### Input rows ###
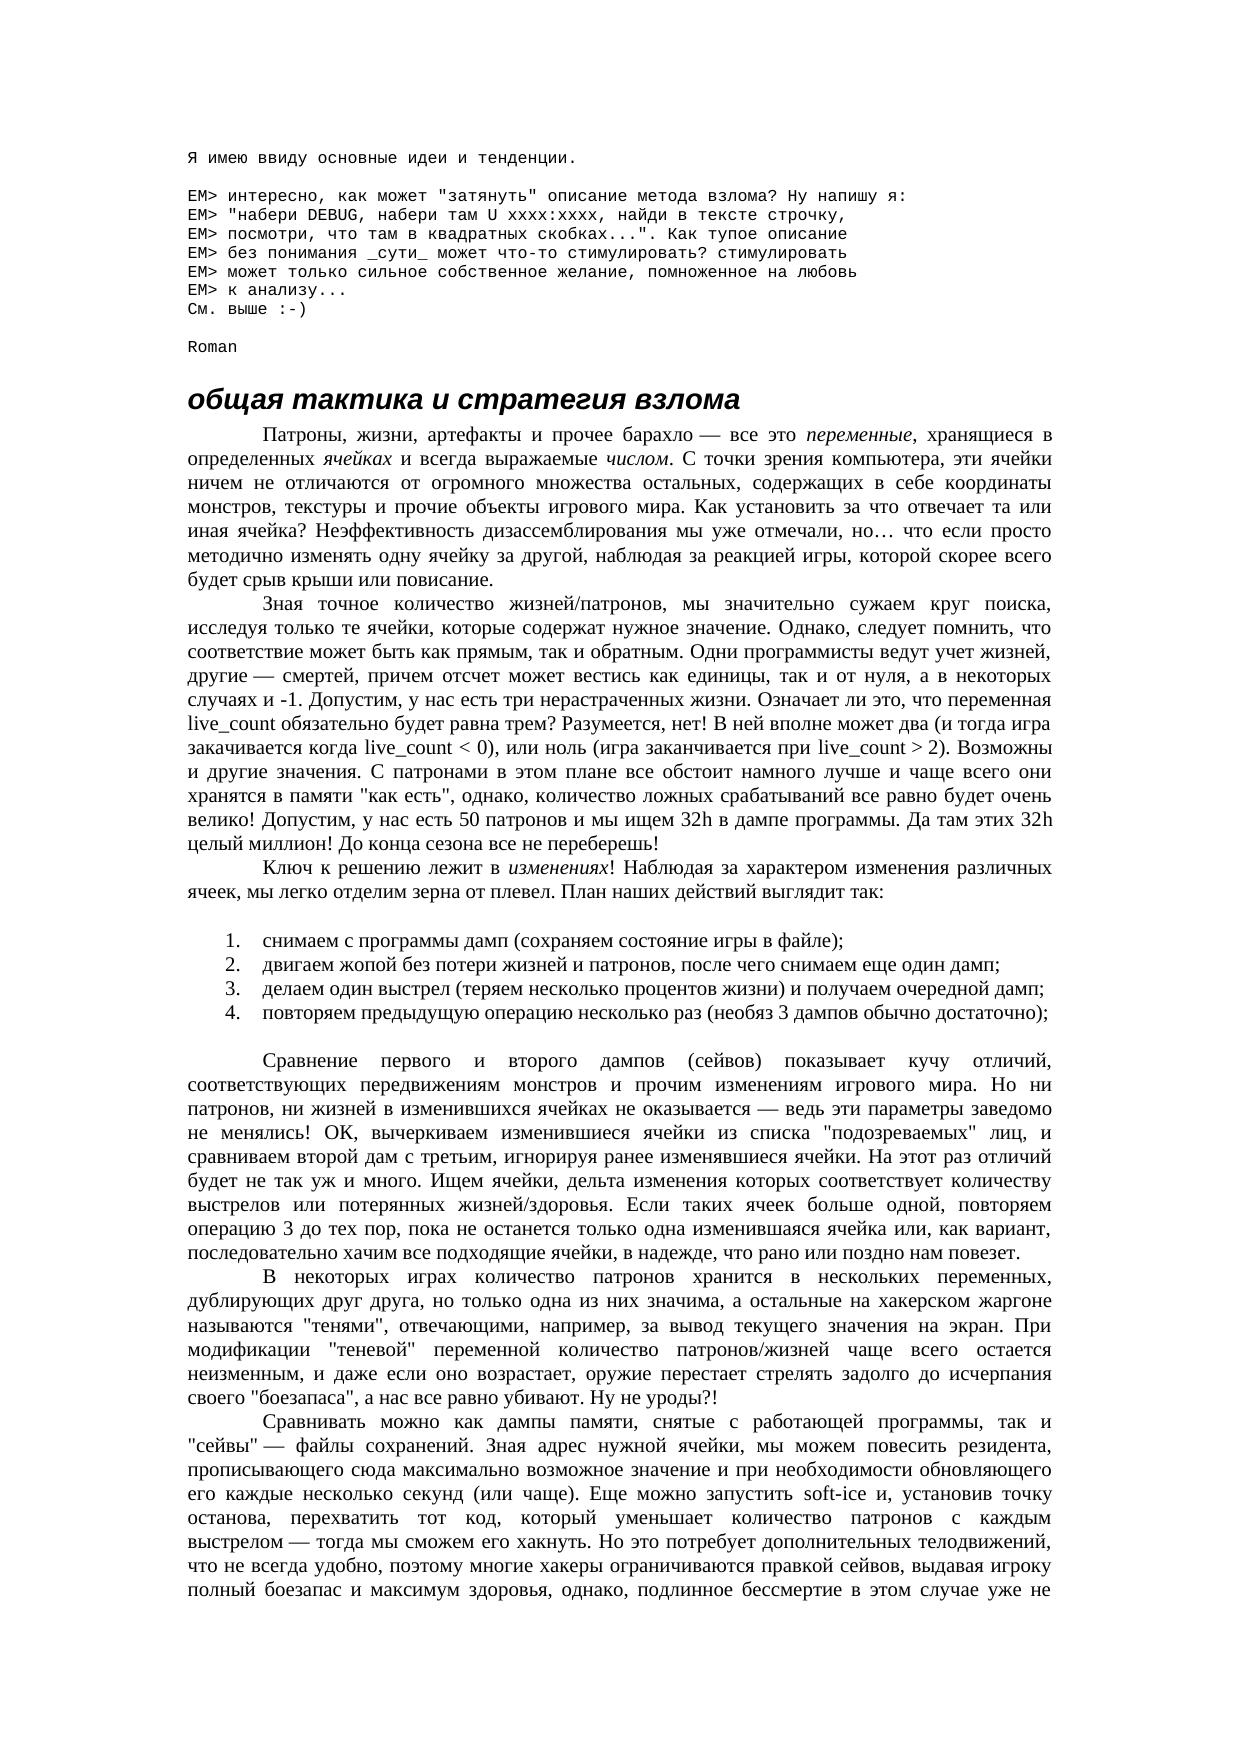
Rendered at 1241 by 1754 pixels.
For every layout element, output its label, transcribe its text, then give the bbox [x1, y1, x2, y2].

text EM> к анализу... [187, 282, 1053, 301]
text EM> интересно, как может "затянуть" описание метода взлома? Hy напишу я: [187, 188, 1053, 207]
text EM> "набери DEBUG, набери там U xxxx:xxxx, найди в тексте строчку, [187, 207, 1053, 225]
text Сравнение первого и второго дампов (сейвов) показывает кучу отличий, соответствующих передвижениям монстров и прочим изменениям игрового мира. Но ни патронов, ни жизней в изменившихся ячейках не оказывается — ведь эти параметры заведомо не менялись! ОК, вычеркиваем изменившиеся ячейки из списка "подозреваемых" лиц, и сравниваем второй дам с третьим, игнорируя ранее изменявшиеся ячейки. На этот раз отличий будет не так уж и много. Ищем ячейки, дельта изменения которых соответствует количеству выстрелов или потерянных жизней/здоровья. Если таких ячеек больше одной, повторяем операцию 3 до тех пор, пока не останется только одна изменившаяся ячейка или, как вариант, последовательно хачим все подходящие ячейки, в надежде, что рано или поздно нам повезет. [187, 1048, 1053, 1264]
text Патроны, жизни, артефакты и прочее барахло — все это переменные, хранящиеся в определенных ячейках и всегда выражаемые числом. С точки зрения компьютера, эти ячейки ничем не отличаются от огромного множества остальных, содержащих в себе координаты монстров, текстуры и прочие объекты игрового мира. Как установить за что отвечает та или иная ячейка? Неэффективность дизассемблирования мы уже отмечали, но… что если просто методично изменять одну ячейку за другой, наблюдая за реакцией игры, которой скорее всего будет срыв крыши или повисание. [187, 422, 1053, 591]
text Ключ к решению лежит в изменениях! Наблюдая за характером изменения различных ячеек, мы легко отделим зерна от плевел. План наших действий выглядит так: [187, 855, 1053, 903]
text Roman [187, 338, 1053, 357]
text EM> без понимания _сути_ может что-то стимулировать? стимулировать [187, 244, 1053, 263]
text EM> может только сильное собственное желание, помноженное на любовь [187, 263, 1053, 282]
list повторяем предыдущую операцию несколько раз (необяз 3 дампов обычно достаточно); [225, 1000, 1053, 1024]
subtitle общая тактика и стратегия взлома [187, 382, 1053, 416]
list снимаем с программы дамп (сохраняем состояние игры в файле); [225, 927, 1053, 952]
text В некоторых играх количество патронов хранится в нескольких переменных, дублирующих друг друга, но только одна из них значима, а остальные на хакерском жаргоне называются "тенями", отвечающими, например, за вывод текущего значения на экран. При модификации "теневой" переменной количество патронов/жизней чаще всего остается неизменным, и даже если оно возрастает, оружие перестает стрелять задолго до исчерпания своего "боезапаса", а нас все равно убивают. Ну не уроды?! [187, 1264, 1053, 1409]
list двигаем жопой без потери жизней и патронов, после чего снимаем еще один дамп; [225, 952, 1053, 976]
text Сравнивать можно как дампы памяти, снятые с работающей программы, так и "сейвы" — файлы сохранений. Зная адрес нужной ячейки, мы можем повесить резидента, прописывающего сюда максимально возможное значение и при необходимости обновляющего его каждые несколько секунд (или чаще). Еще можно запустить soft-ice и, установив точку останова, перехватить тот код, который уменьшает количество патронов с каждым выстрелом — тогда мы сможем его хакнуть. Но это потребует дополнительных телодвижений, что не всегда удобно, поэтому многие хакеры ограничиваются правкой сейвов, выдавая игроку полный боезапас и максимум здоровья, однако, подлинное бессмертие в этом случае уже не [187, 1409, 1053, 1601]
text EM> посмотри, что там в квадратных скобках...". Как тупое описание [187, 225, 1053, 244]
list делаем один выстрел (теряем несколько процентов жизни) и получаем очередной дамп; [225, 976, 1053, 1000]
text Я имею ввиду основные идеи и тенденции. [187, 150, 1053, 169]
text См. выше :-) [187, 301, 1053, 320]
text Зная точное количество жизней/патронов, мы значительно сужаем круг поиска, исследуя только те ячейки, которые содержат нужное значение. Однако, следует помнить, что соответствие может быть как прямым, так и обратным. Одни программисты ведут учет жизней, другие — смертей, причем отсчет может вестись как единицы, так и от нуля, а в некоторых случаях и -1. Допустим, у нас есть три нерастраченных жизни. Означает ли это, что переменная live_count обязательно будет равна трем? Разумеется, нет! В ней вполне может два (и тогда игра закачивается когда live_count < 0), или ноль (игра заканчивается при live_count > 2). Возможны и другие значения. С патронами в этом плане все обстоит намного лучше и чаще всего они хранятся в памяти "как есть", однако, количество ложных срабатываний все равно будет очень велико! Допустим, у нас есть 50 патронов и мы ищем 32h в дампе программы. Да там этих 32h целый миллион! До конца сезона все не переберешь! [187, 591, 1053, 855]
###
How many lines in the records above contain the string "ячейка"? Reply with the number only.

▸ Response below: 2